In the entries below, find the line with "X879950Y390000D03*" and the line with "X1015000Y840000D03*". Reproduce those two lines and every line between them exactly, and nothing more.

[Electronic design files]
-------

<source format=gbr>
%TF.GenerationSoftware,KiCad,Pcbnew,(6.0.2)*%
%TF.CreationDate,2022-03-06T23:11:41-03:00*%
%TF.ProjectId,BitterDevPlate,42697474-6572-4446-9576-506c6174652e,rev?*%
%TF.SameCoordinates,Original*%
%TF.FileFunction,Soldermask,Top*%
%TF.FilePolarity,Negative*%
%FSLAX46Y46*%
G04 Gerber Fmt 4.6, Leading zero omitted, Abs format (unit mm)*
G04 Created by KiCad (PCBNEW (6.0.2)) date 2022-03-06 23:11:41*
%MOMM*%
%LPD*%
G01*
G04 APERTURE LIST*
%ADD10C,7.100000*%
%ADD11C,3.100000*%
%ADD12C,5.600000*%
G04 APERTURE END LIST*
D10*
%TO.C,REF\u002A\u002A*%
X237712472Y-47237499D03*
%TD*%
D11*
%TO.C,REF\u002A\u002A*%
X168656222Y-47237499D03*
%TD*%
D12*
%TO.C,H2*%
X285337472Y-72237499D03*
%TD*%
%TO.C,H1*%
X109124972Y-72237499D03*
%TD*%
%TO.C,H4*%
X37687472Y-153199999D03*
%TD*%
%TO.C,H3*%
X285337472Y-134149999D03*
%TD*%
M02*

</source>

-------

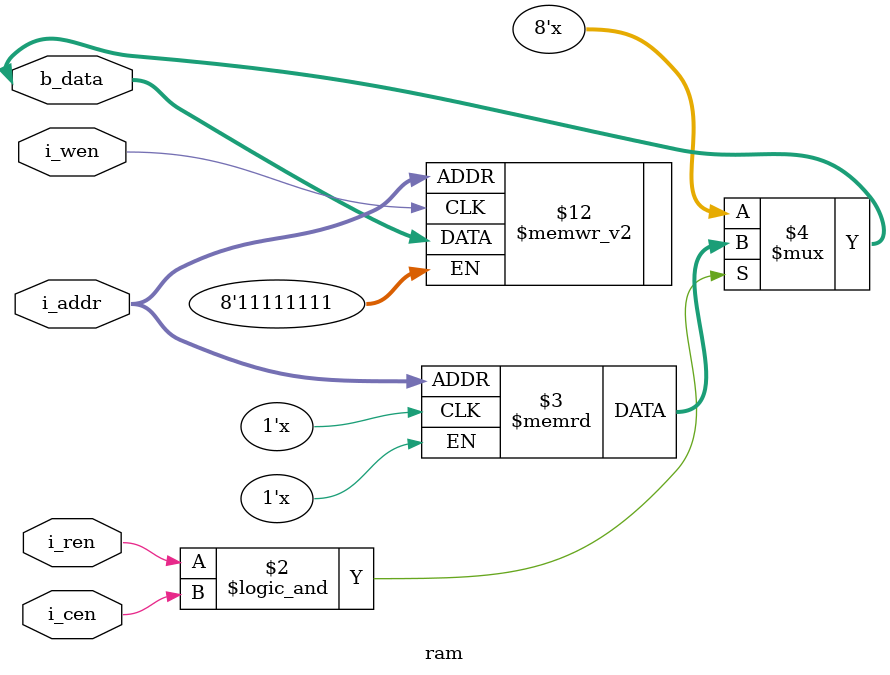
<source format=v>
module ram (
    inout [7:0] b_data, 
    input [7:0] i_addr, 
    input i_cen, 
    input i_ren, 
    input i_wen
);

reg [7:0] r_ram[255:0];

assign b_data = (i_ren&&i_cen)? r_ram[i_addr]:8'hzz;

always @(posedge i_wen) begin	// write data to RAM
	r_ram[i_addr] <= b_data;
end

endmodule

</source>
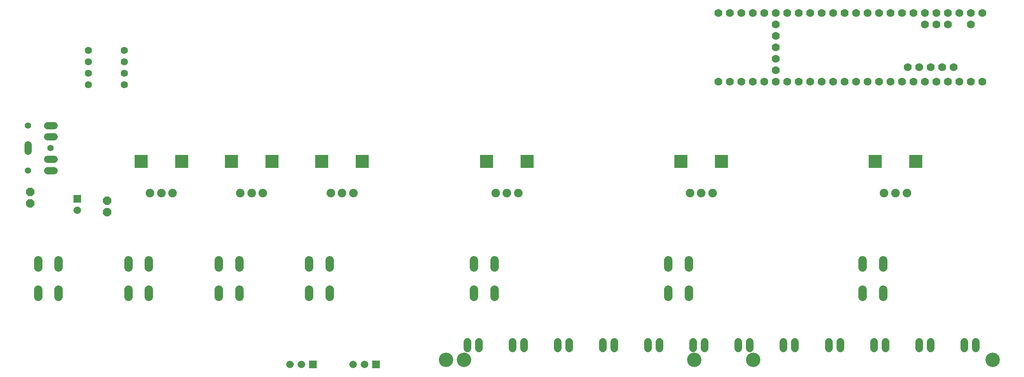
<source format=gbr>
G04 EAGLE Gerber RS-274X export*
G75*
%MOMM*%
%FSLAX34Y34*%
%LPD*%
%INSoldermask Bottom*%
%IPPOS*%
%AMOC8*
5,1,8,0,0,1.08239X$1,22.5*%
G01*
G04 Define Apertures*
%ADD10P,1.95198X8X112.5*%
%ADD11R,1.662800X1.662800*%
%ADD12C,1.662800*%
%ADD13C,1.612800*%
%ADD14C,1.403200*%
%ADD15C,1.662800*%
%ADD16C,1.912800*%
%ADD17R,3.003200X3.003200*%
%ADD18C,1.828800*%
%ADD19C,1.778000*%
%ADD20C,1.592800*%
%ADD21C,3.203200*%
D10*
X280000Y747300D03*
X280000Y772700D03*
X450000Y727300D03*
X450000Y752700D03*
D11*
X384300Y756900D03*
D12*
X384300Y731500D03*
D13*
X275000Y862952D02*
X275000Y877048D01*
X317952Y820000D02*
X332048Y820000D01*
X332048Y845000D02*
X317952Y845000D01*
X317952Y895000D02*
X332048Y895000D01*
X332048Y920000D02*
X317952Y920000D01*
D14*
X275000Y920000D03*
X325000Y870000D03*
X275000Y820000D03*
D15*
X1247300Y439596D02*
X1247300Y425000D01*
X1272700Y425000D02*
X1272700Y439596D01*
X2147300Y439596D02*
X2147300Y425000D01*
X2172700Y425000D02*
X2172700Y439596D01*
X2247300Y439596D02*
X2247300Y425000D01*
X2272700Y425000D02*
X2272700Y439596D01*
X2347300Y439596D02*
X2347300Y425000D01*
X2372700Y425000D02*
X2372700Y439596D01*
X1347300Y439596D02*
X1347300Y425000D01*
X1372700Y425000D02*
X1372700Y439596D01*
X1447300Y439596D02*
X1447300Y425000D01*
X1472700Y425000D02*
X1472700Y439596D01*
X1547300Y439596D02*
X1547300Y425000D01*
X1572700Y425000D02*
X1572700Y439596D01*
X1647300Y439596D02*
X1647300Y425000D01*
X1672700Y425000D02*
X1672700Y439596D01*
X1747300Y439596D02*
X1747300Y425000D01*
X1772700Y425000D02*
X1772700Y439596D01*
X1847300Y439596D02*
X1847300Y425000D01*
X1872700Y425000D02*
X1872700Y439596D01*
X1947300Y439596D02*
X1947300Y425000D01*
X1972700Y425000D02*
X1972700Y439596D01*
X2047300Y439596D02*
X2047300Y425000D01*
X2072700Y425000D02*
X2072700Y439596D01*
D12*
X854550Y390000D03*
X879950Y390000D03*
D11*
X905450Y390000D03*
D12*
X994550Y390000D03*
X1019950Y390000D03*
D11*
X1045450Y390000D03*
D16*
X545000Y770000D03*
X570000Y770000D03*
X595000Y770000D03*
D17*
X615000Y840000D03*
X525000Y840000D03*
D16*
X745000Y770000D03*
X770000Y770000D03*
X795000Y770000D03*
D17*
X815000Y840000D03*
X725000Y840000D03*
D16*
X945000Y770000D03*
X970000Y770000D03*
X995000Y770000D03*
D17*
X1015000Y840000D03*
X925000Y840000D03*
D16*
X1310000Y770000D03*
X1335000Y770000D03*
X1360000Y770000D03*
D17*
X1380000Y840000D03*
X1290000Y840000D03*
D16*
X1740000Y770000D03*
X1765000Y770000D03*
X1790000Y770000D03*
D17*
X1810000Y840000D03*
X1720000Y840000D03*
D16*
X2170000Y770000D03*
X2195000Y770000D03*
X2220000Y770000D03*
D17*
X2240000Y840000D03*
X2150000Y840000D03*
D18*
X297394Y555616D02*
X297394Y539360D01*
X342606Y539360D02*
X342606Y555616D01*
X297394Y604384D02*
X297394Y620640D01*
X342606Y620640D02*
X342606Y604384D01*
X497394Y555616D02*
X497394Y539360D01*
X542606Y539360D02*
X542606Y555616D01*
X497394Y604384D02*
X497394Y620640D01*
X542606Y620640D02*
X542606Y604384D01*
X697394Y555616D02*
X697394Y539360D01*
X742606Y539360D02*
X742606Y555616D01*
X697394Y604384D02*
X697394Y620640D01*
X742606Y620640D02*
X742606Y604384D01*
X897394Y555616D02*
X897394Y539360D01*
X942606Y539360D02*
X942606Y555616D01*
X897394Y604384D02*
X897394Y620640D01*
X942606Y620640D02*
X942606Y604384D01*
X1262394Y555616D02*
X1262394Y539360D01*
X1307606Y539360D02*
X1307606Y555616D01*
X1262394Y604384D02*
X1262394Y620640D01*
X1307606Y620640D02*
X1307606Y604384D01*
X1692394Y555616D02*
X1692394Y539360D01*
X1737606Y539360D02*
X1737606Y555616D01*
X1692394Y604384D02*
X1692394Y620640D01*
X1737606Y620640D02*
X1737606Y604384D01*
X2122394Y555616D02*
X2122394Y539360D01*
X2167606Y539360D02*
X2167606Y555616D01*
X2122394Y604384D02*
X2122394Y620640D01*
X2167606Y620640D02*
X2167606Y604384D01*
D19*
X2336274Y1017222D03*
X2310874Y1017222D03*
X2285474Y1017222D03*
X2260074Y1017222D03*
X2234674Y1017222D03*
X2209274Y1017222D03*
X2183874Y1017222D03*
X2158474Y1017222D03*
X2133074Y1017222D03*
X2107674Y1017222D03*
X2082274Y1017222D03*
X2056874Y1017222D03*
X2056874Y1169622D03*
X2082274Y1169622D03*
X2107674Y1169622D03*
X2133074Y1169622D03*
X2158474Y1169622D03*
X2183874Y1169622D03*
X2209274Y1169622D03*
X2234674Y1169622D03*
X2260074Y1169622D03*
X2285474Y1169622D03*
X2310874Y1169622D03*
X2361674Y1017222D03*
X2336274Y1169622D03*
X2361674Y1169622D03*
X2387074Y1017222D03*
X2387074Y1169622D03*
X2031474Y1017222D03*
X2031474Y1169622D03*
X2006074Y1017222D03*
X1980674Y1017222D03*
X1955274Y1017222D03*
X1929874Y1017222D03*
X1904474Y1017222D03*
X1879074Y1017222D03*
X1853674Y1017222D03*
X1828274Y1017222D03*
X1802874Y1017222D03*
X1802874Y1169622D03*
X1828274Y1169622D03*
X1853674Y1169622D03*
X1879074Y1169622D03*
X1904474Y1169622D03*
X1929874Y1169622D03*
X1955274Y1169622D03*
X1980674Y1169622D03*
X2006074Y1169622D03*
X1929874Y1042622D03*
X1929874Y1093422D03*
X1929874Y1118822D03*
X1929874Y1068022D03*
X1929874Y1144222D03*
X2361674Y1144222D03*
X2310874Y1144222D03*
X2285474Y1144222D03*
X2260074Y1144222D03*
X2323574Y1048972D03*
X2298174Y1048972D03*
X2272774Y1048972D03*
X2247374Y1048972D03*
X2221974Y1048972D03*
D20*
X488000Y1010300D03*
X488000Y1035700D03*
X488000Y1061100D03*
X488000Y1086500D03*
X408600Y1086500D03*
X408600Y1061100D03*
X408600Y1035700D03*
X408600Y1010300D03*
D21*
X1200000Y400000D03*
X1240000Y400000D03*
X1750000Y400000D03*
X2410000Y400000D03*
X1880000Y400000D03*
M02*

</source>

-------

WRITTEN RESPONSE:
X879950Y390000D03*
D11*
X905450Y390000D03*
D12*
X994550Y390000D03*
X1019950Y390000D03*
D11*
X1045450Y390000D03*
D16*
X545000Y770000D03*
X570000Y770000D03*
X595000Y770000D03*
D17*
X615000Y840000D03*
X525000Y840000D03*
D16*
X745000Y770000D03*
X770000Y770000D03*
X795000Y770000D03*
D17*
X815000Y840000D03*
X725000Y840000D03*
D16*
X945000Y770000D03*
X970000Y770000D03*
X995000Y770000D03*
D17*
X1015000Y840000D03*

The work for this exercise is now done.